How high is the risk of getting an HCV or other virus?
What shall I do now?
1 Responses
Avatar universal
".....Don't share personal care items. Many items that we use on a daily basis will occasionally be exposed to blood. Often people will cut themselves while shaving, or their gums will bleed while brushing their teeth. Even small amounts of blood can potentially infect someone, so it is important not to share items such as toothbrushes, razors, nail and hair clippers, and scissors. If you are already infected with hepatitis C, make sure you keep your personal items, such as razors and toothbrushes, separate and out of reach from children....."


So there is a risk here but I certainly cannot quantify it. I will say it's more likely than not that you are not infected but there is no way to be sure.

There are basically 2 tests that are used to determine HCV infection.

Generally the first test patients undergo looks for antibodies to Hep C in your blood. If the test is positive it means that you have been infected with Hep C at some point in your life. It can take as little as a couple of weeks and as long as several months to show antibodies. This test, however, does not determine whether you are currently infected. Some people do clear the virus without treatment but nevertheless carry the antibodies in their bloodstream for life.

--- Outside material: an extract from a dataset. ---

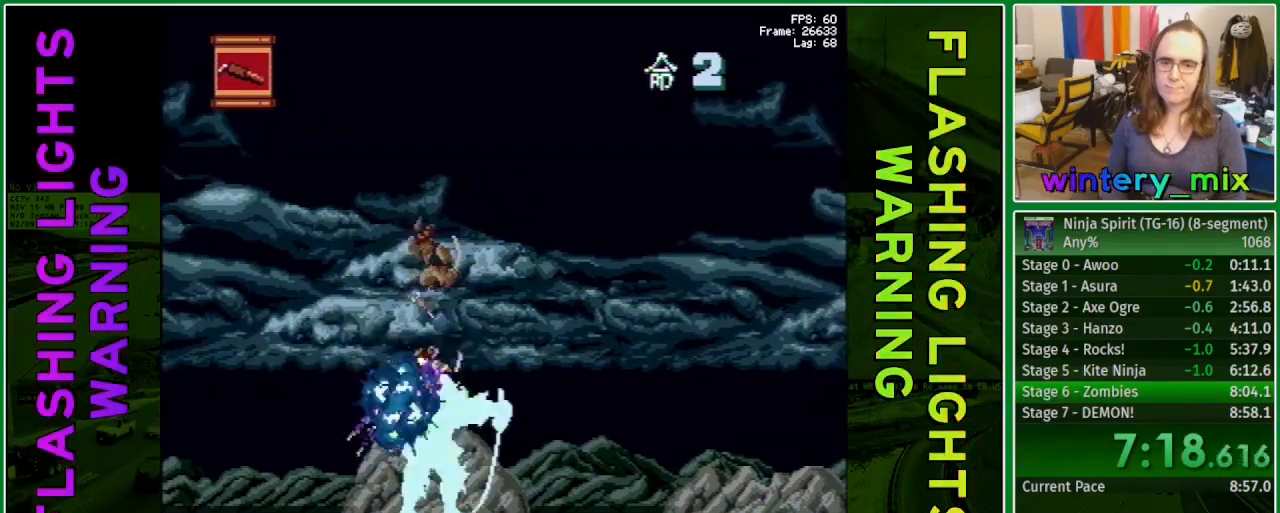
{"buttons": ["Y", "DPAD_DOWN"], "events": []}
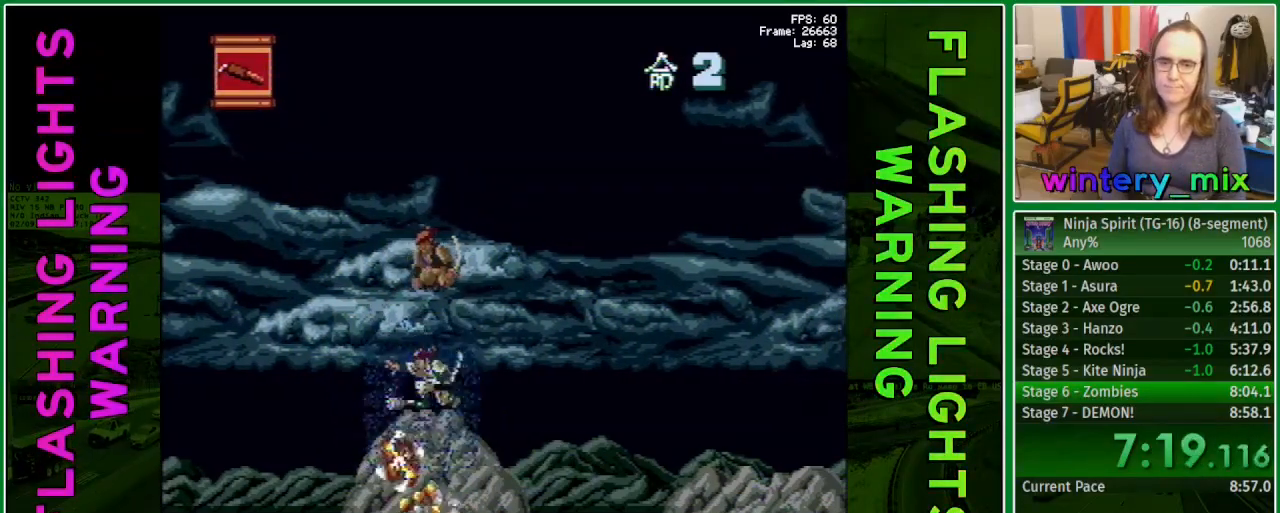
{"buttons": ["Y", "DPAD_DOWN"], "events": []}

The test to determine whether you have an active infection is called a HCV RNA PCR test. With this test you can test as early as 1 week or 2 after exposure and if you're infected it will show. Unfortunately this test is rather expensive and on the basis of your possible exposure it is unlikely a doctor would order this test without ordering an antibody first.

My advice is to wait and have an antibody test in a couple of months and go from there.

I also strongly advise that you find another barbershop that is sensitive to the risk of infection and cleans their equipment properly.
Thank you for elaborated response!
" I will say it's more likely than not that you are not infected but there is no way to be sure. "
Did you mean it is more likely that I am not infected?
As you noted mikesimon said “it's more likely than not that you are not infected“

That is correct the expression means it is more likely that you are NOT infected. The odds of contracting hep c in this situation are very low.